*The problem*. Return the text of every record below word for word, without the pictures.
---
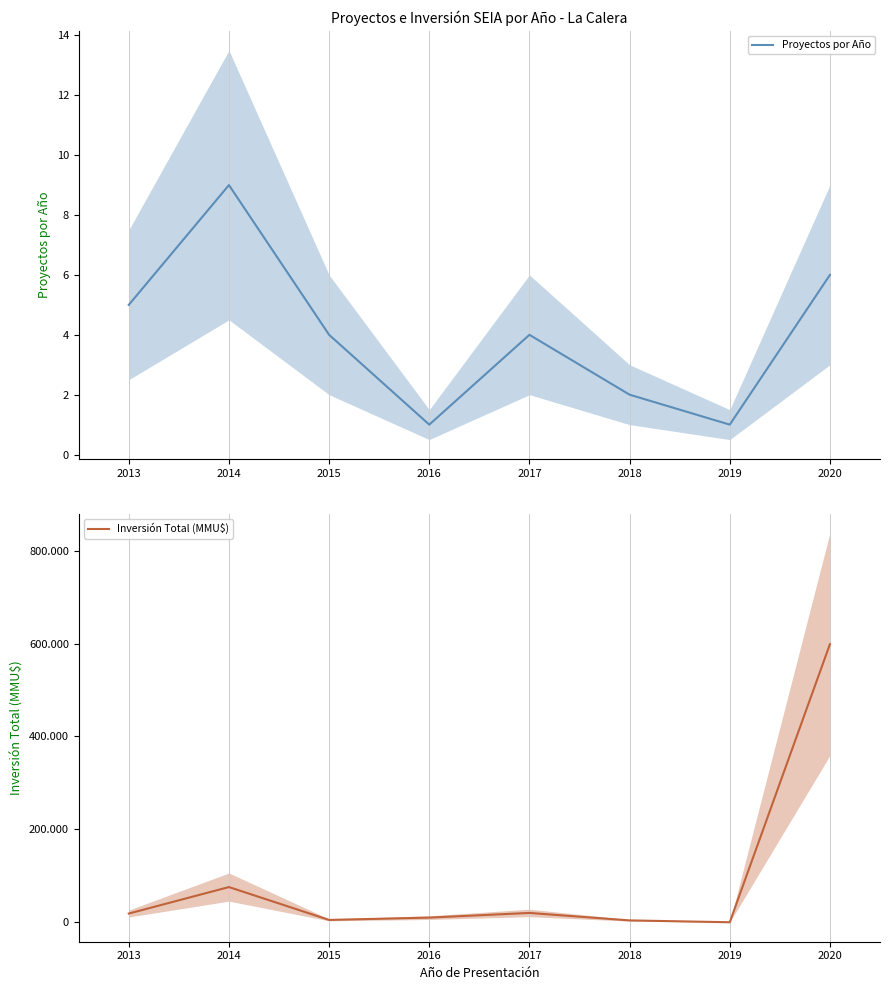

What is the maximum value for Proyectos por Año?

9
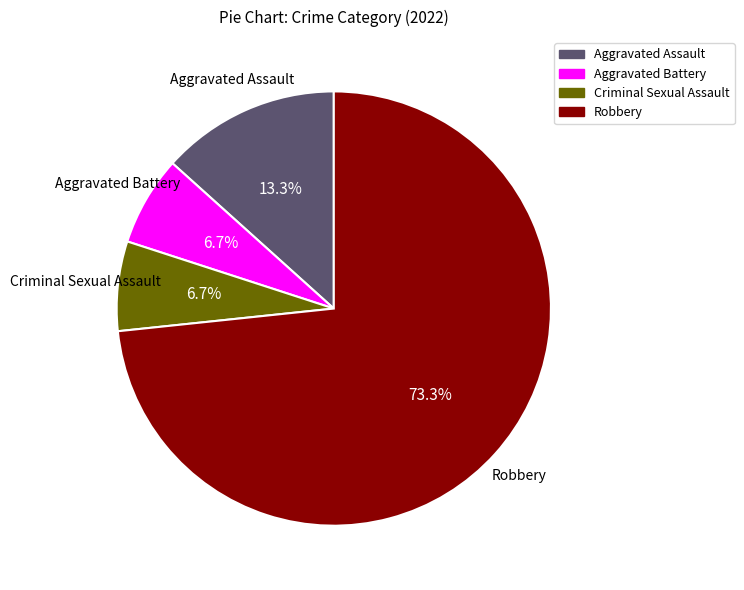

What portion of the pie excludes Robbery?

26.7%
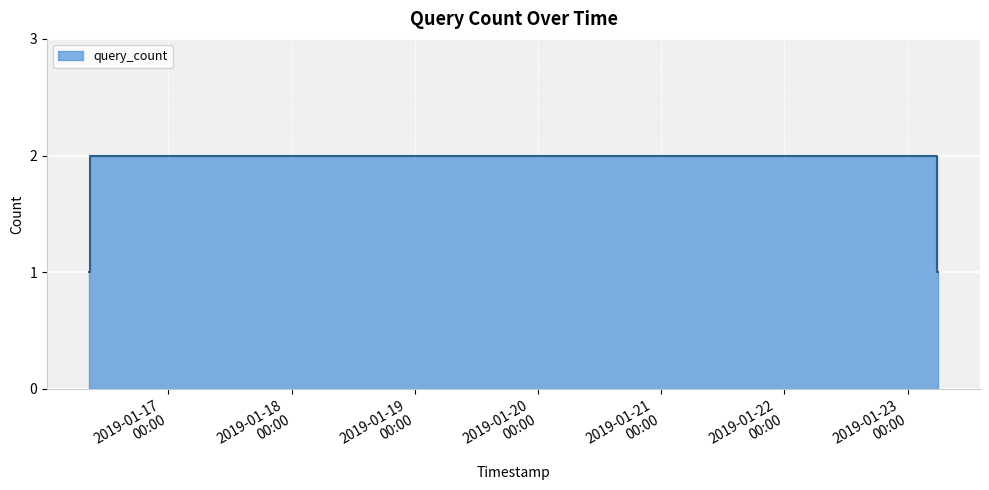

How many lines are shown in the chart?

1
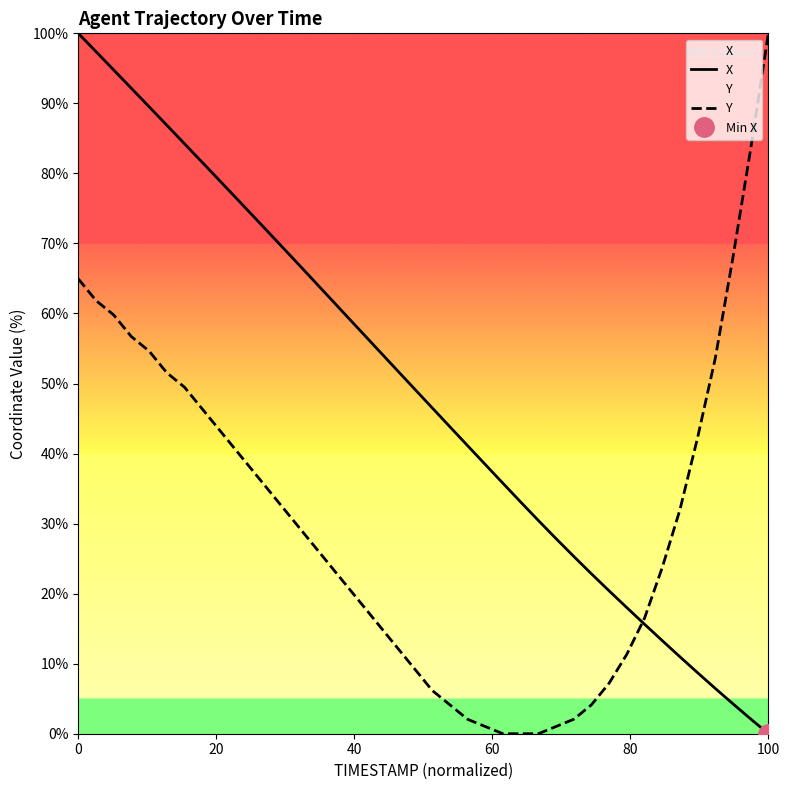

What is the difference between the maximum and minimum values in the X series?

100.0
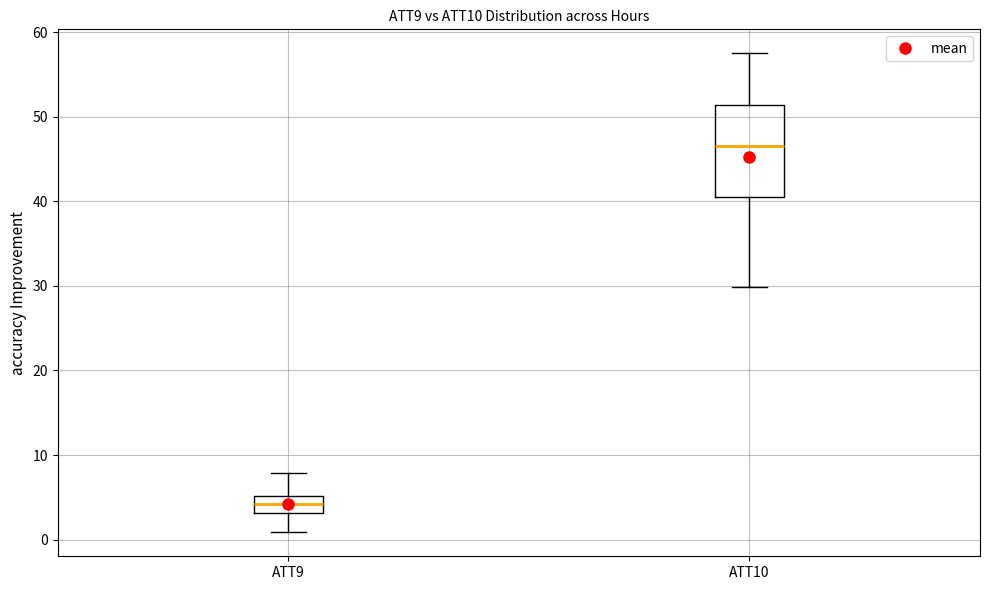

Which box is the tallest, from its lower edge to its upper edge?

ATT10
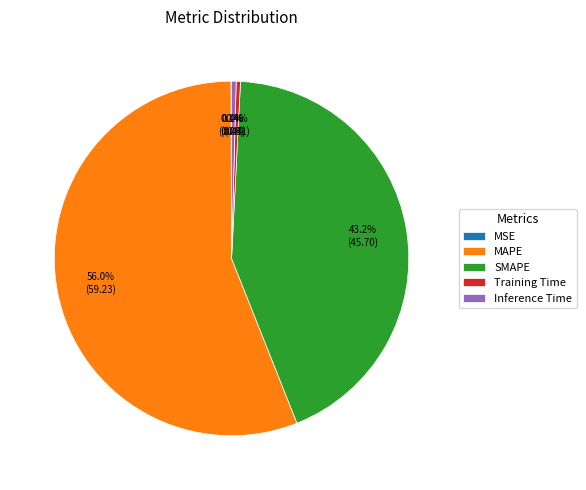

What percentage do Training Time and Inference Time together represent?

0.8%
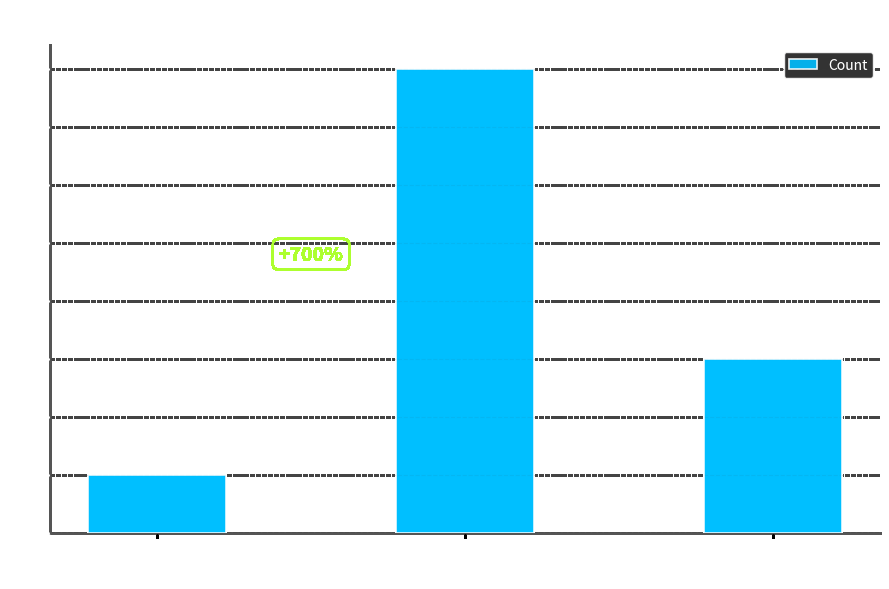

Count the values in the range 1 to 8.

3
---
*Answer below*.
What is the maximum value for Proyectos por Año?

9

What portion of the pie excludes Robbery?

26.7%

How many lines are shown in the chart?

1

What is the difference between the maximum and minimum values in the X series?

100.0

Which box is the tallest, from its lower edge to its upper edge?

ATT10

What percentage do Training Time and Inference Time together represent?

0.8%

Count the values in the range 1 to 8.

3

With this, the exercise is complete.